For all the controversy over whether solitary confinement should ever be used in American prisons and jails, the evidence is clear: Isolation for 23 hours a day causes severe and often irreversible psychological damage. When solitary confinement is prolonged or indefinite, its harmful effects can be so severe that they amount to torture. While tens of thousands of American prisoners are kept in solitary confinement, European justice systems have increasingly recognized that such isolation often violates international prohibitions against torture.

But in a major step backwards, and seemingly in direct contradiction to its own precedents, the European Court of Human Rights (ECHR) unanimously ruled last April that extraditing four terrorism suspects from the UK to the US, where they would almost certainly be held in indefinite solitary confinement, did not violate the UN Convention against Torture. Article 3 of the Convention prohibits extraditing or deporting someone to a place where he or she would be tortured – a basic tenet of international human rights that forms the foundation for the refugee and asylum systems.

Now Juan Mendez, the UN Special Rapporteur on Torture, is fighting back. In statements last week to the British newspaper The Independent, Mendez revealed that he had written to the British government to warn that extraditing Abu Hamza and his three alleged accomplices to the US would make it complicit in torture.

Mendez’s claim rests on the likelihood that if the four men were extradited to the US to face terrorism charges, they would be imprisoned at the ADX Florence “supermax” prison in Colorado. Inmates at Florence are considered to be the most dangerous and high-profile federal prisoners, and are held in solitary confinement throughout their entire time there.

In his groundbreaking report on solitary confinement, Mendez concluded that after as little as 15 days in solitary confinement, some of the harmful psychological effects of isolation can become irreversible.

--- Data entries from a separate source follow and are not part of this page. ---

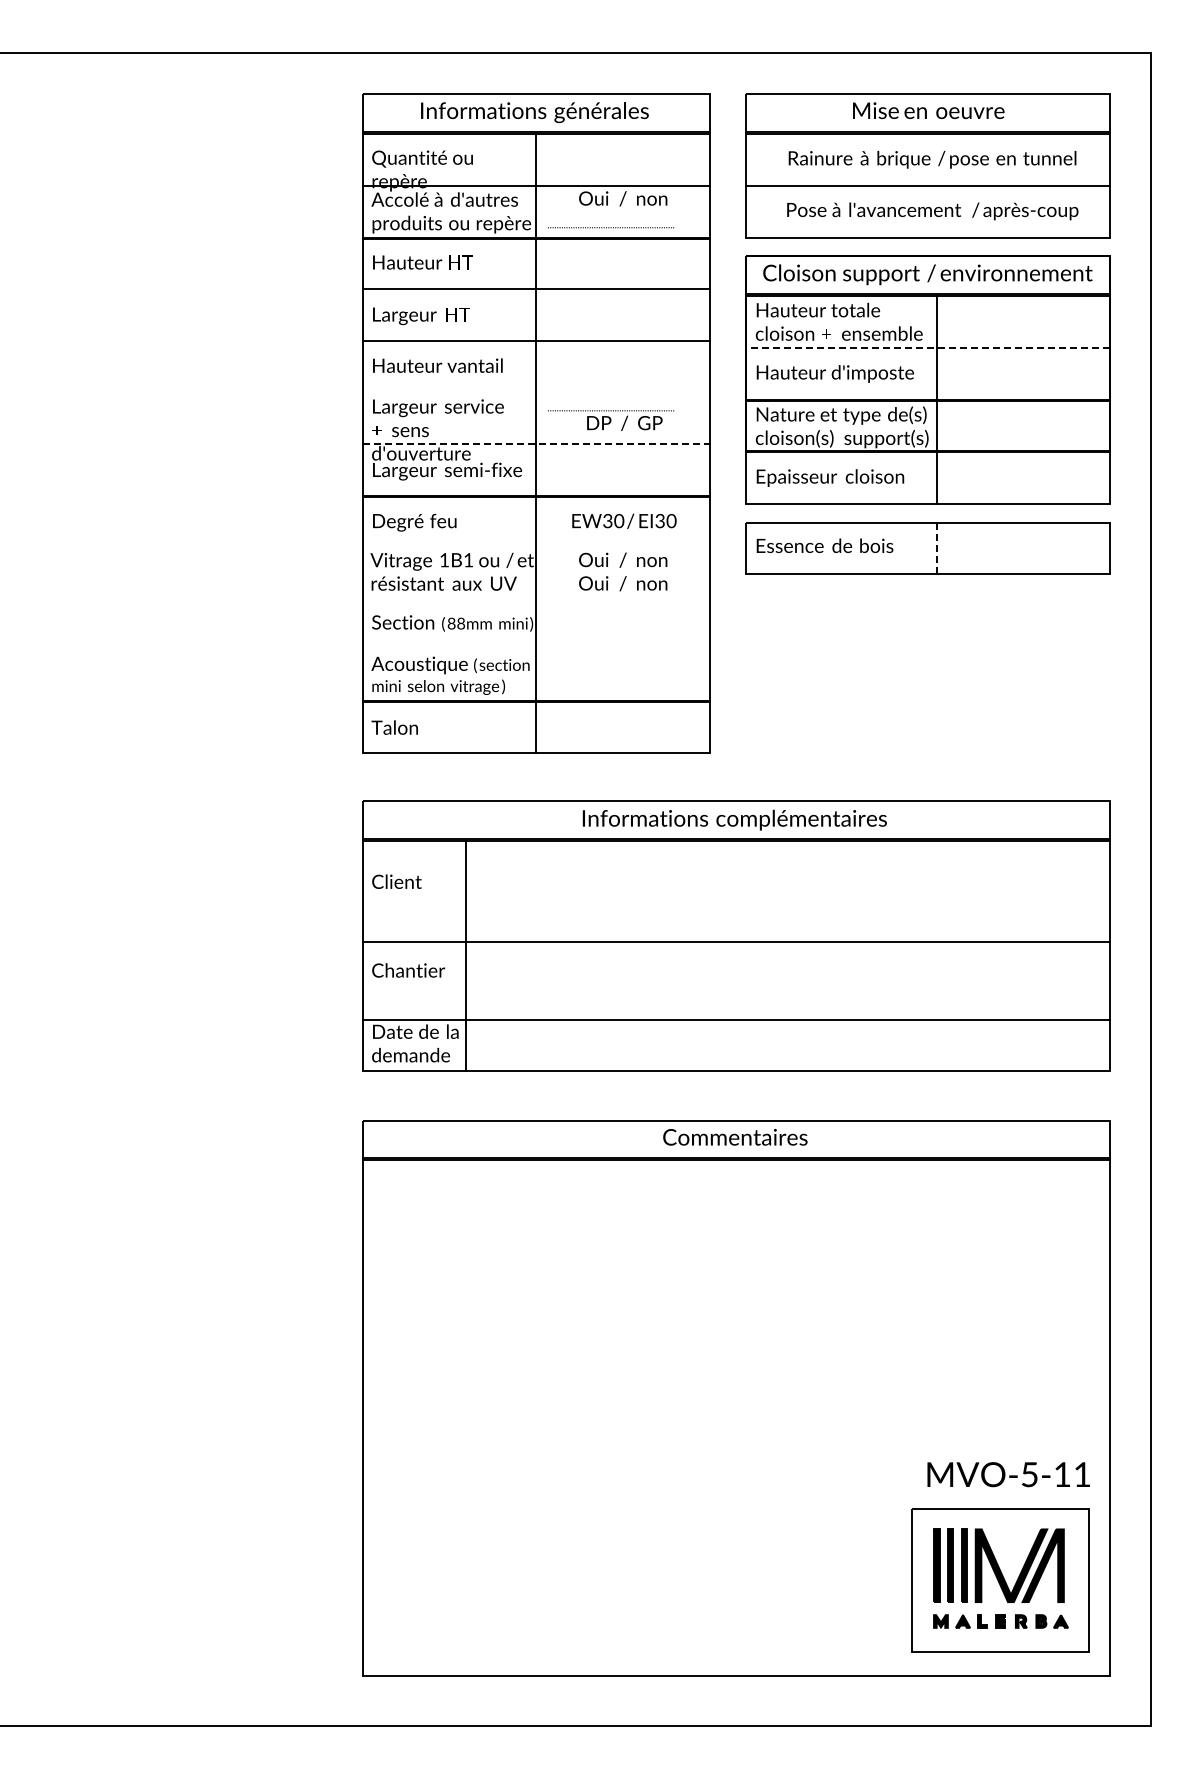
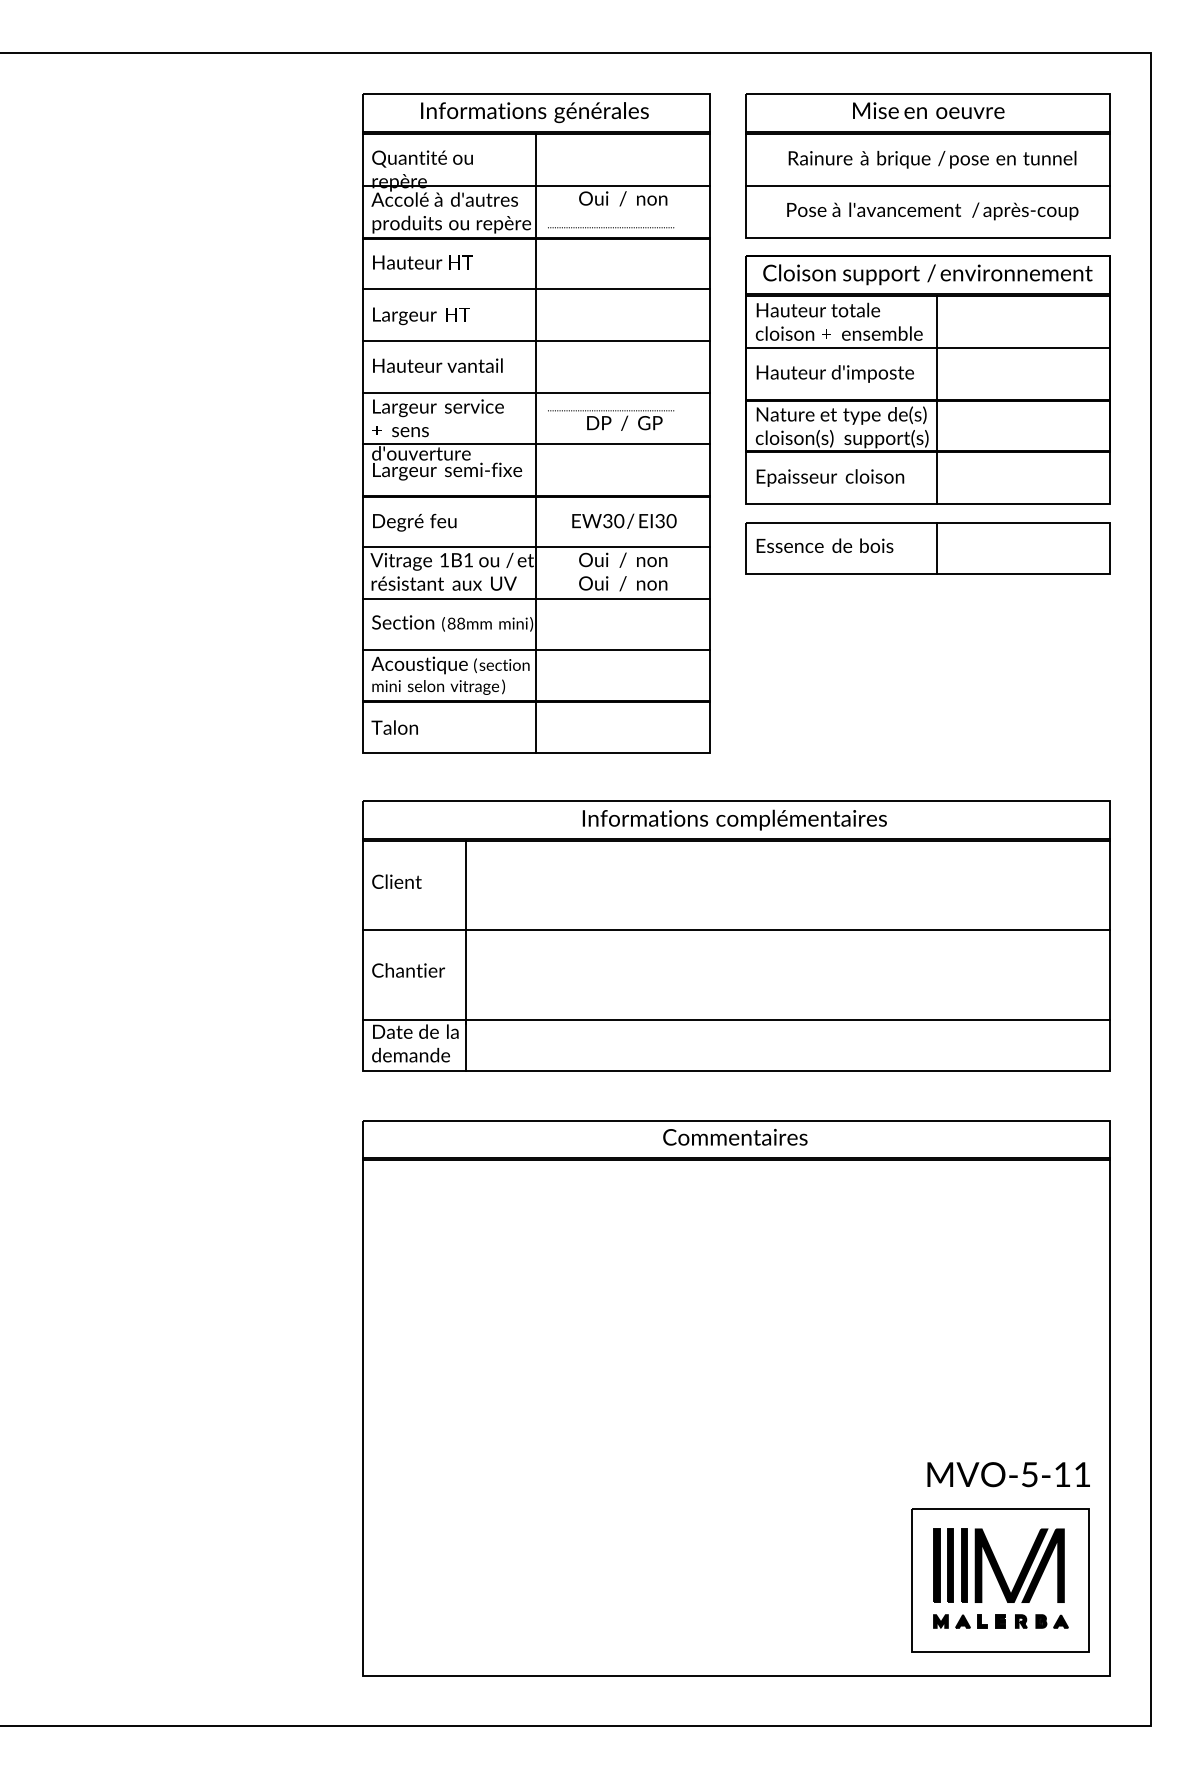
line at (928, 347): dashed -> solid
line at (536, 392): none -> present
line at (536, 444): dashed -> solid
line at (536, 547): none -> present
line at (936, 548): dashed -> solid
line at (536, 599): none -> present
line at (536, 649): none -> present
line at (736, 942) position: (736, 942) -> (736, 930)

Such “prolonged” solitary confinement, he says, amounts to torture prohibited by the Convention. “For 22 to 23 hours a day they are left to look at a wall with no meaningful social contact with anybody, [and spend] maybe one hour a day exercising by themselves,” says Mendez. “There is nothing that person can do to alleviate his isolation because it is not disciplinary but completely arbitrary.”

Why the ECHR decided to contradict its own precedent on this issue is unclear. But while Europe seems to be retreating from its progressive views on solitary confinement, advocates in America are making headway in exposing the destruction it can wreak. PHR, together with the National Immigrant Justice Center, recently released a report documenting the use of solitary confinement in immigration detention facilities, while an investigation by the New York Civil Liberties Union revealed that the use of solitary confinement in New York’s prisons and jails is “arbitrary, inhumane, and unsafe.”

Unfortunately for Abu Hamza, it is probably too late for him to avoid a life of solitary confinement. Shortly after the ECHR’s ruling, the UK extradited him to the US, where he faces charges in federal court.  But regardless of what eventually happens to Abu Hamza, it is disturbing that the tribunal charged with upholding human rights in Europe seems to have no qualms about sending a man to a place where he is almost certain to face a lifetime of debilitating and irreversible psychological harm at the hands of the US government.